Autonomous driving is an emerging technology that has advanced rapidly over the last decade. Modern transportation is expected to benefit greatly from a wise decision-making framework of autonomous vehicles, including the improvement of mobility and the minimization of risks and travel time. However, existing methods either ignore the complexity of environments only fitting straight roads, or ignore the impact on surrounding vehicles during optimization phases, leading to weak environmental adaptability and incomplete optimization objectives. To address these limitations, we propose a parameterized decision-making framework with multi-modal perception based on deep reinforcement learning, called AUTO. We conduct a comprehensive perception to capture the state features of various traffic participants around the autonomous vehicle, based on which we design a graph-based model to learn a state representation of the multi-modal semantic features. To distinguish between lane-following and lane-changing, we decompose an action of the autonomous vehicle into a parameterized action structure that first decides whether to change lanes and then computes an exact action to execute. A hybrid reward function takes into account aspects of safety, traffic efficiency, passenger comfort, and impact to guide the framework to generate optimal actions. In addition, we design a regularization term and a multi-worker paradigm to enhance the training. Extensive experiments offer evidence that AUTO can advance state-of-the-art in terms of both macroscopic and microscopic effectiveness.

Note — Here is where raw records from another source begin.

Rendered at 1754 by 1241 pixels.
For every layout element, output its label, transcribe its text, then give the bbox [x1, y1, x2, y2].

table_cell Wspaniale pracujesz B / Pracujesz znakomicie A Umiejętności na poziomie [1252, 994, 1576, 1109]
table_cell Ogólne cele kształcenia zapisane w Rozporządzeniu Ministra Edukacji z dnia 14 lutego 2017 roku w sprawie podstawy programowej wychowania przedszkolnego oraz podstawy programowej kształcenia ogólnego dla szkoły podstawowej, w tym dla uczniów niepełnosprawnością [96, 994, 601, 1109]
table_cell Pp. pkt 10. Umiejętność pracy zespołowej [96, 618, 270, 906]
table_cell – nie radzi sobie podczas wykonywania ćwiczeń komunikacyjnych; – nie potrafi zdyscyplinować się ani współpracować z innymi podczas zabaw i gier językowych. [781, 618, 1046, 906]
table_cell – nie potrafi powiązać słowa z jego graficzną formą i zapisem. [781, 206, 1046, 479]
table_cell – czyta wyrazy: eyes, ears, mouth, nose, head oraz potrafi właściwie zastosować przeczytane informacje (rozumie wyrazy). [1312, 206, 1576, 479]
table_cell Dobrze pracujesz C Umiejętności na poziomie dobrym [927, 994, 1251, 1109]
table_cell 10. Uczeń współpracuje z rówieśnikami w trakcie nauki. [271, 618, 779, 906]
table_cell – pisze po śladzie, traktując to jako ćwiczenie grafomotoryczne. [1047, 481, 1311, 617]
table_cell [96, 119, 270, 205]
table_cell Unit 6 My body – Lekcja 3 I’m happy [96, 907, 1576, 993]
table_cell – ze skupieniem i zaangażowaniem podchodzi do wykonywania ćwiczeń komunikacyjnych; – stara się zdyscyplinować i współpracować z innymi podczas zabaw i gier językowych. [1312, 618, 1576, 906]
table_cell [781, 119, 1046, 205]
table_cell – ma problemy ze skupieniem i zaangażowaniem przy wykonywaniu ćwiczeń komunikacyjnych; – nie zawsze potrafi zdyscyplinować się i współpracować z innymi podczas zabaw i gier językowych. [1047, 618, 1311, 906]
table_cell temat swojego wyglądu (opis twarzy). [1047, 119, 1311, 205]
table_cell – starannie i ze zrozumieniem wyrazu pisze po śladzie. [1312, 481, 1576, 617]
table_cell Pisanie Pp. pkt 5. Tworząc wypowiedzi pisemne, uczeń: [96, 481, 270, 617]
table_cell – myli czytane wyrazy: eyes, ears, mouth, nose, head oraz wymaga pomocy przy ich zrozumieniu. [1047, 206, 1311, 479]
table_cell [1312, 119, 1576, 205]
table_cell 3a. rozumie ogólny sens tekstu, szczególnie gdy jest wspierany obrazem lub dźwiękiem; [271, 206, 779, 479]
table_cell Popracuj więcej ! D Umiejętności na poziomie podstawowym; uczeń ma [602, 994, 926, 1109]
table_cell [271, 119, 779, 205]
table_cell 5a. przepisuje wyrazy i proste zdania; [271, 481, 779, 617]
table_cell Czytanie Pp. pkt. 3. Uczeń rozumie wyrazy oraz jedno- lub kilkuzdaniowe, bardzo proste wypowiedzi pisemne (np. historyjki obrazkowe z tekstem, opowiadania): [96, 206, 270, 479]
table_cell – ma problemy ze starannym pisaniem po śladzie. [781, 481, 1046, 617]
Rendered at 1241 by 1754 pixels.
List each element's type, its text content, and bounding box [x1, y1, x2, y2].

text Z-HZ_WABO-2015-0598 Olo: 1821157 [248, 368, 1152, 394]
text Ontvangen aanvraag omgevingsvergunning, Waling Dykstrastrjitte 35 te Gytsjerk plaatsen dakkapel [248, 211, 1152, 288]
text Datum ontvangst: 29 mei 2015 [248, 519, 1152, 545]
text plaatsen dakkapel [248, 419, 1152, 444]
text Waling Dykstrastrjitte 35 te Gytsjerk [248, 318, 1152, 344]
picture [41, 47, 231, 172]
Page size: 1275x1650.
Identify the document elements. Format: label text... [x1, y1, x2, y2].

翻译：自动驾驶是一项新兴技术，近十年来发展迅速。现代交通有望从自动驾驶车辆智能决策框架中获益良多，包括提升机动性、降低风险及缩短行程时间。然而现有方法要么忽略环境复杂性仅适用于直线道路，要么在优化阶段忽略对周围车辆的影响，导致环境适应性不足且优化目标不完整。为解决这些局限，我们提出一种基于深度强化学习的参数化多模态感知决策框架AUTO。通过全面感知捕获自动驾驶车辆周围各类交通参与者的状态特征，我们设计了基于图的模型来学习多模态语义特征的状态表征。为区分车道保持与车道变换，我们将自动驾驶车辆的动作分解为参数化动作结构：先决策是否变道，再计算具体执行动作。混合奖励函数综合考虑安全性、交通效率、乘客舒适度及影响因子，引导框架生成最优动作。此外，我们设计了正则化项与多工作线程模式增强训练效果。大量实验表明，AUTO在宏观与微观有效性方面均达到当前最优水平。